→ **Page text**:
A university-wide GitHub Enterprise account is available at no cost for all Johns Hopkins affiliates and organizations. The number of Hopkins-affiliated accounts in the Enterprise grew from approximately 225 at the end of 2022 to 825 at the end of 2023, a 250% increase. With increased outreach and communications about the availability of GitHub Enterprise, the OSPO expects these numbers to continue to increase in 2024. The OSPO is working with interested academic divisions, departments, and labs to take full advantage of the benefits of GitHub Enterprise, including integration with the Canvas Learning Management System, and through a collaboration with the Technology Innovation Center, a trial run of the CoPilot AI paired programming service.

Consulting

The OSPO has launched a new consulting service, offering guidance in governance planning, community engagement, financial and human resourcing strategies, and sustainable technology development. The current services offered are based on Program Manager Megan Forbes’ experience providing similar services to a number of academic open source programs. This type of service is exemplified by Forbes’ engagement with FETCH (Finding EnvironmenT for Collected Holdings) to support the creation of a project governance model.

In 2024, the OSPO will work to increase awareness of consulting services through targeted presentations and communications at the academic division and department level and expanding the OSPO website to include case studies and best practices. OSPO staff will include questions about consulting in their bigger picture needs analysis, potentially leading to the expansion of offerings around new topics such as code quality or licensing.

→ **What is required**:
Reproduce the passage on GitHub Enterprise and OSPO consulting above in full, word for word.

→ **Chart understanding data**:
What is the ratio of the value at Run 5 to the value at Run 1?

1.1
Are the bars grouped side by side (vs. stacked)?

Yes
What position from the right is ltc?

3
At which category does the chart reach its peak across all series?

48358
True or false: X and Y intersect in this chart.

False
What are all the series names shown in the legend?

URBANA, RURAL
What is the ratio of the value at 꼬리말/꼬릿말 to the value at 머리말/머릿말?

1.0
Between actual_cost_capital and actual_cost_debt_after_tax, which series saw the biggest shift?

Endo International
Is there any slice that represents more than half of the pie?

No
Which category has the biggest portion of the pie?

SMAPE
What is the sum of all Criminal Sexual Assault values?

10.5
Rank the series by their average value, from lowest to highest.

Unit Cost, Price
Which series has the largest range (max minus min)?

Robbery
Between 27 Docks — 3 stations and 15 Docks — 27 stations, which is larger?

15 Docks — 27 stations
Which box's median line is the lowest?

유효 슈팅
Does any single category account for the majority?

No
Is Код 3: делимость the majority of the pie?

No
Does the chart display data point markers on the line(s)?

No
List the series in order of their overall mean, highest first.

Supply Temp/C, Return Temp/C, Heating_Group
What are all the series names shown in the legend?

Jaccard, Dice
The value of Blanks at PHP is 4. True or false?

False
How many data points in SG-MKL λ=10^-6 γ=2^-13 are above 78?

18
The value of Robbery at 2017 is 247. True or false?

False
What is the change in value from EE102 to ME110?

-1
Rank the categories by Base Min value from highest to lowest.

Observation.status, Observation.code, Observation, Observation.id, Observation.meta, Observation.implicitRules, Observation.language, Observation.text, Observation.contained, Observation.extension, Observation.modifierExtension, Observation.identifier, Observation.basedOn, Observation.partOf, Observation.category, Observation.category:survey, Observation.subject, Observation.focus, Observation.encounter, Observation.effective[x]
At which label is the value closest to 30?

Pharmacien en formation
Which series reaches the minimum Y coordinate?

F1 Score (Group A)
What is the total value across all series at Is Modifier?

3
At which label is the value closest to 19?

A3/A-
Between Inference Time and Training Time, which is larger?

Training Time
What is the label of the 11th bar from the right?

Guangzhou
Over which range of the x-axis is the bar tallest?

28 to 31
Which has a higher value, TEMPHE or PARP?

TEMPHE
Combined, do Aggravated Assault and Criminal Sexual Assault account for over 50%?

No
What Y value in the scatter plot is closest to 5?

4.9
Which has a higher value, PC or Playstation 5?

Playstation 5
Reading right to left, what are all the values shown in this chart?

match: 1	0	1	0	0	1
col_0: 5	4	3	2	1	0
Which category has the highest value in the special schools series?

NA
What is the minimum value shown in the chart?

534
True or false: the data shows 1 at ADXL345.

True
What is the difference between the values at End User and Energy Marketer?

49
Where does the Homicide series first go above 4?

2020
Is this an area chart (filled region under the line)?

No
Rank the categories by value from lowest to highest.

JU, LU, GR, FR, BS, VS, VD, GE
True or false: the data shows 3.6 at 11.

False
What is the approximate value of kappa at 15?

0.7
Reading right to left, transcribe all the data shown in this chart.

→ **Completed task**:
A university-wide GitHub Enterprise account is available at no cost for all Johns Hopkins affiliates and organizations. The number of Hopkins-affiliated accounts in the Enterprise grew from approximately 225 at the end of 2022 to 825 at the end of 2023, a 250% increase. With increased outreach and communications about the availability of GitHub Enterprise, the OSPO expects these numbers to continue to increase in 2024. The OSPO is working with interested academic divisions, departments, and labs to take full advantage of the benefits of GitHub Enterprise, including integration with the Canvas Learning Management System, and through a collaboration with the Technology Innovation Center, a trial run of the CoPilot AI paired programming service.

Consulting

The OSPO has launched a new consulting service, offering guidance in governance planning, community engagement, financial and human resourcing strategies, and sustainable technology development. The current services offered are based on Program Manager Megan Forbes’ experience providing similar services to a number of academic open source programs. This type of service is exemplified by Forbes’ engagement with FETCH (Finding EnvironmenT for Collected Holdings) to support the creation of a project governance model.

In 2024, the OSPO will work to increase awareness of consulting services through targeted presentations and communications at the academic division and department level and expanding the OSPO website to include case studies and best practices. OSPO staff will include questions about consulting in their bigger picture needs analysis, potentially leading to the expansion of offerings around new topics such as code quality or licensing.